## 課題の目的
自転車の垂直支軸と弾性体の働きを説明した抜粋について、最後の文の後から続きを書いてください。

## 選定抜粋
+ + + + + + +
使用者がペダル96を踏み込むと、後輪94が後輪ローラー22、24から摩擦力を受けるのでフロントフォーク92には前方に向かう力が発生する。この力は垂直支軸44を前方に押し曲げる力となるが、垂直支軸44が、弾性体収容部74、76内に固定された弾性体60、62に囲まれているので、垂直支軸44を曲げる力は制限される。この制限された力によって垂直支軸44は一定程度撓んで自転車90は適度に前傾する。
【0064】
また、使用者が右に体を傾けると、垂直支軸44は同様に右方向の力で一定程度撓んで自転車90は適度に右に傾く。逆に、使用者が左に体を傾けると、垂直支軸44は同様に左方向の力で一定程度撓んで自転車90は適度に左に傾く。
【0065】
次に、垂直支軸44の剛性を調整する場合を説明する。
弾性体60、62の剛性の初期値は、例えば、使用者の体重等が小さい場合に設定しておく。
【0066】
ねじ部78を正方向に回動すると、ねじ部78が押動してねじ部78と移動規制部76aの間で弾性体62が圧縮されるとともに本体部42に押圧されて本体部42と弾性体収容部74の底面の間で弾性体60が圧縮され、垂直支軸44からの同一の荷重に対し弾性体60、62の変形量が小さくなる。そうすると、垂直支軸44が荷重方向に変動する度合いが小さくなり、自転車90が傾斜しにくくなるので、使用者の体重等が大きくなる程にねじ部78のねじ込み量を大きくすればよい。
+ + + + + + +
## データ抜粋

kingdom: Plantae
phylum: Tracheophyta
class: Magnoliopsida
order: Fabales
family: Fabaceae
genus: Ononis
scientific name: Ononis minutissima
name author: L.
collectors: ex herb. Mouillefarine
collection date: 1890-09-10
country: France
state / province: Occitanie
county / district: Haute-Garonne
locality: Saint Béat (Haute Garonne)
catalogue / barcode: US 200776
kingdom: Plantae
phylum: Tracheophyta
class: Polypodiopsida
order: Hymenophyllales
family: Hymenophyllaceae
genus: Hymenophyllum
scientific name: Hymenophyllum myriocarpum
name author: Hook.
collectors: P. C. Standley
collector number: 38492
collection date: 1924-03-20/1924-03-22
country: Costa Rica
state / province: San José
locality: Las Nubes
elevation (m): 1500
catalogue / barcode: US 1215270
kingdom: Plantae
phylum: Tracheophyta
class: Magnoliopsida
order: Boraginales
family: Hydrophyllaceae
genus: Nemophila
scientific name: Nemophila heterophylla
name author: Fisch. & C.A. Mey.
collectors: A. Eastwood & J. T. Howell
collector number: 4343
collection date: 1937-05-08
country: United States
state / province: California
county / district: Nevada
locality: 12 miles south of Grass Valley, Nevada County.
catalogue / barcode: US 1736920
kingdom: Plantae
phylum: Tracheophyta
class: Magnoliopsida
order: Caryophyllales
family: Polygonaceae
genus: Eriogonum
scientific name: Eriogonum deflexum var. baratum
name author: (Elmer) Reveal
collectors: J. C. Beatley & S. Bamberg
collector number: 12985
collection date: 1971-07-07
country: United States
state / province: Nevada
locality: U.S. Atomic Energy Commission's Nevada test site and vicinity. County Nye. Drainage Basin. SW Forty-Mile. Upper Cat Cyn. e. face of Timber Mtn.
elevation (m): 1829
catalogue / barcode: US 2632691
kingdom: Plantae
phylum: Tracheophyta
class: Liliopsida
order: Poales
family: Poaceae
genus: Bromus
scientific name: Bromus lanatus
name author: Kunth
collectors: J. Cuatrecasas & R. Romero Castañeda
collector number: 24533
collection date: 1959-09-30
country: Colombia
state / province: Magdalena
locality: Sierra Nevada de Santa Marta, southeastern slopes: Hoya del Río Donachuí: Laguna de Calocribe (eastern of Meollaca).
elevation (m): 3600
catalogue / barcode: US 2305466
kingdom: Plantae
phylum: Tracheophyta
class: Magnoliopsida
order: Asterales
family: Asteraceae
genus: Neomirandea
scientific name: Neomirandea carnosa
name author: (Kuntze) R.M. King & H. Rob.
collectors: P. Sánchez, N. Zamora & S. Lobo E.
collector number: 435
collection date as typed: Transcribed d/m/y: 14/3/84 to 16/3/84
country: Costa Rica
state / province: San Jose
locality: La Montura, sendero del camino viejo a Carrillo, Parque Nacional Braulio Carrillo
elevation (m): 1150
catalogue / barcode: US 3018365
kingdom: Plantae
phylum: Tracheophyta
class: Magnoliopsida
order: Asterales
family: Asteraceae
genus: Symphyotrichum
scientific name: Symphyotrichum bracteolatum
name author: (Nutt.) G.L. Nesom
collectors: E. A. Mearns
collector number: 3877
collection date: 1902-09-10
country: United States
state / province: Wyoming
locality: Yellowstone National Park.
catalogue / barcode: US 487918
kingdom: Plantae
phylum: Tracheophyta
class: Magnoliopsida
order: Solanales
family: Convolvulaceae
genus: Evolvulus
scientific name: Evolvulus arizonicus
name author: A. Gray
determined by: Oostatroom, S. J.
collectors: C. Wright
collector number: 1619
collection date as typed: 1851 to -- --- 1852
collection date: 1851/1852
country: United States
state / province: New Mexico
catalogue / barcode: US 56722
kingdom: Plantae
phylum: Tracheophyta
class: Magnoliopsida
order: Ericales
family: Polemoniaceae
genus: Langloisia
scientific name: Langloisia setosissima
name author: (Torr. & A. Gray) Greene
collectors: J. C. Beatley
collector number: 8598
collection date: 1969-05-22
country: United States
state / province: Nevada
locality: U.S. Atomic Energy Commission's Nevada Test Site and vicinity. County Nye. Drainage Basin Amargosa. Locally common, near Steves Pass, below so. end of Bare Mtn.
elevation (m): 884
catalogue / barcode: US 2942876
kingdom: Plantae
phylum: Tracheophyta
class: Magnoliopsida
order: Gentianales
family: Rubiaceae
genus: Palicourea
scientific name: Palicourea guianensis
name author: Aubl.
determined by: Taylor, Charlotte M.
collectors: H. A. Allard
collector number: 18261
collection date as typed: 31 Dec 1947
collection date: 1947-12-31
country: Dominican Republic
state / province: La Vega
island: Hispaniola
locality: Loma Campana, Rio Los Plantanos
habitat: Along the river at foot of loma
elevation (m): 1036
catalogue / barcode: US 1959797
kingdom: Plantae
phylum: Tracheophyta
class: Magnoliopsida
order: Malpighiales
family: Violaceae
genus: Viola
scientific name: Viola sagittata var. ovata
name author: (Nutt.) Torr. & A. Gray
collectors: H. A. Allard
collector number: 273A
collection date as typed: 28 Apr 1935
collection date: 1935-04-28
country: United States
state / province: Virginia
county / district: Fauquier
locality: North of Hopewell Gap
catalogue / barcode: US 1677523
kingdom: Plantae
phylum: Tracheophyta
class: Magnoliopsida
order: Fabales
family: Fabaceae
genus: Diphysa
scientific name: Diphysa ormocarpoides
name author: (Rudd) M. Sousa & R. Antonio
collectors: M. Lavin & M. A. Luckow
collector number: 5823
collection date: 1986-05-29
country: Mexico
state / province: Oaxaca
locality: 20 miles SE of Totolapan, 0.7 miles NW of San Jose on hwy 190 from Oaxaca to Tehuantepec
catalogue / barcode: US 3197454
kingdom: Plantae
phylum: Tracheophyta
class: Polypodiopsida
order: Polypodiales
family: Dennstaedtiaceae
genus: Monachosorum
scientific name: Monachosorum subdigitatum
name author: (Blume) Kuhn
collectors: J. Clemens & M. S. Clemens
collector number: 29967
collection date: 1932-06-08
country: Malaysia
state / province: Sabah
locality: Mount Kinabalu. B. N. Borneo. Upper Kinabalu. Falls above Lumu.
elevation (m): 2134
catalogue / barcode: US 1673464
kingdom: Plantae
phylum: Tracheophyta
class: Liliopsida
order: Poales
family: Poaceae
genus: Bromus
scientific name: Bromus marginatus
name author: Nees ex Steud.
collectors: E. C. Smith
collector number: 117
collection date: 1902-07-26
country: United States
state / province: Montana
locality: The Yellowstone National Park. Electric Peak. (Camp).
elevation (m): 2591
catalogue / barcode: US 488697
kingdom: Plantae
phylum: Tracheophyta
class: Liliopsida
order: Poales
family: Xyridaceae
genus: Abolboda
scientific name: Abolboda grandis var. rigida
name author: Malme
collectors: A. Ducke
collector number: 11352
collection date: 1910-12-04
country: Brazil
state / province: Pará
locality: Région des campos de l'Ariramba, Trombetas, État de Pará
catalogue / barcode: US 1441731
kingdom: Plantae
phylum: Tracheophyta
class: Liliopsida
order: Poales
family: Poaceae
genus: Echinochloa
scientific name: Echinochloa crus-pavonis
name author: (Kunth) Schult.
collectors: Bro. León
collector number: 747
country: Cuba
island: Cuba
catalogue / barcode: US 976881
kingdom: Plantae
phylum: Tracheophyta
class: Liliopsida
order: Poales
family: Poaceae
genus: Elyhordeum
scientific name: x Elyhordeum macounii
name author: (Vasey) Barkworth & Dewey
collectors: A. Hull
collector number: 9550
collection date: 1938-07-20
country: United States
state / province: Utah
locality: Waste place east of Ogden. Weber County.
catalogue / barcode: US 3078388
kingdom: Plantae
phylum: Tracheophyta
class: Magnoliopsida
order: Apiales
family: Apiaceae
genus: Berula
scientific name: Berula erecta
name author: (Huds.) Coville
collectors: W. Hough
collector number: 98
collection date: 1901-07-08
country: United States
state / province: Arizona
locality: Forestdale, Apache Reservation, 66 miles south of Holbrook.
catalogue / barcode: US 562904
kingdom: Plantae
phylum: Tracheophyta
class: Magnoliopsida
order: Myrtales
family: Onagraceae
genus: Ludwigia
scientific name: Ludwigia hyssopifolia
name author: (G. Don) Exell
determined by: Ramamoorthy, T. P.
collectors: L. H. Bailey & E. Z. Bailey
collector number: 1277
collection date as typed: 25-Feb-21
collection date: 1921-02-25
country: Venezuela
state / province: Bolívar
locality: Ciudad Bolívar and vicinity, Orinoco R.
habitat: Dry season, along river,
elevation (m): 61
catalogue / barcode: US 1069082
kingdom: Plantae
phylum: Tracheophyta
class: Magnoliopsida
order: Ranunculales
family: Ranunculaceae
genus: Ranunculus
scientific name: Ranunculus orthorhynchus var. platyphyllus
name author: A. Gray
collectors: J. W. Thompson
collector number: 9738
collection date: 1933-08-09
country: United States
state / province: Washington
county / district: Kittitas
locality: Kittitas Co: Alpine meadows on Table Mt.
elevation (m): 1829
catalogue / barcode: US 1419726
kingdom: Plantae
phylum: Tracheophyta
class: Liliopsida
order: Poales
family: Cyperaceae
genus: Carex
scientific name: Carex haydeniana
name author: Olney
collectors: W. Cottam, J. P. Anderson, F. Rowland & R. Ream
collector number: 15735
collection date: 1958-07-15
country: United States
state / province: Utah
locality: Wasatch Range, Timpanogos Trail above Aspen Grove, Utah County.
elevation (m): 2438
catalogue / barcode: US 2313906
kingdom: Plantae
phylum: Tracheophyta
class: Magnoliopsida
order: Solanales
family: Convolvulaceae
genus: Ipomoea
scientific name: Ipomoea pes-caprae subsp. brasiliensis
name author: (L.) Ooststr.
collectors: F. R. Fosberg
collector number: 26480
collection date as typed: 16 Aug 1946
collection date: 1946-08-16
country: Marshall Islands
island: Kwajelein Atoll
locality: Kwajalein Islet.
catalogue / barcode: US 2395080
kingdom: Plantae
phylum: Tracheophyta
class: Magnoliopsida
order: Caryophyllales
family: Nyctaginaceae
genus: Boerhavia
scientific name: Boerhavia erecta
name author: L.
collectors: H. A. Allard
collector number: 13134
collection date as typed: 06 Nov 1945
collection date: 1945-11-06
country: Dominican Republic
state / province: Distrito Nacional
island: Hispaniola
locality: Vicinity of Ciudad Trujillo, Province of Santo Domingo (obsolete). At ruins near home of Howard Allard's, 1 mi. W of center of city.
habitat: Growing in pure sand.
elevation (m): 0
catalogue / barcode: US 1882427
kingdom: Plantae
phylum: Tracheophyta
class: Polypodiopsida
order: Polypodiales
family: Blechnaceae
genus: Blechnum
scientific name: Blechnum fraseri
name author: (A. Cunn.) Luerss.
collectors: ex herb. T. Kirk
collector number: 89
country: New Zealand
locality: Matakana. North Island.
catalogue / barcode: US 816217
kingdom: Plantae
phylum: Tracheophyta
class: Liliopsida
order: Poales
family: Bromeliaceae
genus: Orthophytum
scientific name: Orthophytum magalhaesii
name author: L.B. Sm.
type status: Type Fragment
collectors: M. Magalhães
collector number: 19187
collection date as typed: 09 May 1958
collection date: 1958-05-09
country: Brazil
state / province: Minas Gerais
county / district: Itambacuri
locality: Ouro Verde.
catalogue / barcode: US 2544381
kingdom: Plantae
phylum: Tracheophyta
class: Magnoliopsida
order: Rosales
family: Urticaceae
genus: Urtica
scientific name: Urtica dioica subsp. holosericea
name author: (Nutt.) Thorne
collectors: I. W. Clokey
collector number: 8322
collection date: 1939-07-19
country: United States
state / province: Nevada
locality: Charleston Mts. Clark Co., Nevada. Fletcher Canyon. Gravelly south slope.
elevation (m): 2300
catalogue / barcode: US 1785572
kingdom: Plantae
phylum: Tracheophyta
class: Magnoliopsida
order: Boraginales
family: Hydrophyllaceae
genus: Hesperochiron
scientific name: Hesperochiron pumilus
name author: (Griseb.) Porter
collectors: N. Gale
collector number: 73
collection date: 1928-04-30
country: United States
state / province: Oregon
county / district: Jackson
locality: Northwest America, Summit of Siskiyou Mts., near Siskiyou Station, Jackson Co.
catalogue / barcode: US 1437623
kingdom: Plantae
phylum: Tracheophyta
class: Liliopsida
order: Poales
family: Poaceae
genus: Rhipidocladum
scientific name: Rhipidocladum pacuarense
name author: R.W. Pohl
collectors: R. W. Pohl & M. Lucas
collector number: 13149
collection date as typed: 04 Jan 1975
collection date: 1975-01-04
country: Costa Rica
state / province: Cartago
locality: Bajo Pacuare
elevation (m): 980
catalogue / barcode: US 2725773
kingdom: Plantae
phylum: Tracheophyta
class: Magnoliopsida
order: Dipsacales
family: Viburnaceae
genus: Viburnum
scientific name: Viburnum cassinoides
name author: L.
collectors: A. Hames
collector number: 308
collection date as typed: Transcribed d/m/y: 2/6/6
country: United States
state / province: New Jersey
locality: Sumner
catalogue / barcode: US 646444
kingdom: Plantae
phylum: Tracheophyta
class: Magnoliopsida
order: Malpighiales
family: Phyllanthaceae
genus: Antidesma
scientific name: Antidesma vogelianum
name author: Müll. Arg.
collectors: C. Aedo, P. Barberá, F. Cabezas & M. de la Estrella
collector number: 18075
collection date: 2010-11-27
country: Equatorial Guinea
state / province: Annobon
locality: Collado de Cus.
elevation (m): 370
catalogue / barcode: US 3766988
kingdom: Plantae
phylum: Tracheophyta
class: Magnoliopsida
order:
+ + + + + + +
## 解答
【0067】
次に、本実施の形態の効果を説明する。
本実施の形態では、弾性体62の上方向の移動を規制する移動規制部76aと、垂直支軸44のねじ溝44aに螺合し弾性体62を押動するねじ部78とを備え、ねじ部78により弾性体62を圧縮する。
【0068】
これにより、調整機構が移動規制部76aとねじ部78で構成されるので構造を簡素化することができる。
【0069】
さらに、本実施の形態では、支軸44は、フロントフォーク92を垂直方向に支持する。
【0070】
これにより、支軸44を縦方向に設置する縦型設置の構造を採用することができる。
本実施の形態において、垂直支軸44は、発明1、3又は4の支軸に対応し、弾性体60、62は、発明1又は3の弾性体に対応し、移動規制部76a及びねじ部78は、発明1又は3の調整手段に対応し、移動規制部76aは、発明3の移動規制手段に対応している。
【0071】
〔変形例〕
上記第1の実施の形態においては、弾性体60、62で水平支軸40の全周を覆ったが、これに限らず、水平支軸40の周面の一部を覆うように構成することもできる。例えば、弾性体60、62をリングの一部を欠いた形状として構成することができる。上記第2の実施の形態においても同様の変形例を適用することができる。
【0072】
また、上記第1及び第2の実施の形態並びにその変形例においては、2つの弾性体60、62を設けたが、これに限らず、弾性体を1つだけ設けて構成することもできるし、3つ以上の弾性体を設けて構成することもできる。
【0073】
また、上記第1及び第2の実施の形態並びにその変形例においては、フロントフォーク92を支持する支軸40、44の剛性を調整する場合について本発明を適用したが、これに限らず、本発明の主旨を逸脱しない範囲で他の場合にも適用可能である。例えば、(1)自転車90の前輪を支持する構成において、前輪を支持する支軸の剛性を調整する場合、(2)自転車90のリアフォークを支持する構成において、リアフォークを支持する支軸の剛性を調整する場合、又は(3)自転車90の後輪94を支持する構成において、後輪94を支持する支軸の剛性を調整する場合についても本発明を適用することもできる。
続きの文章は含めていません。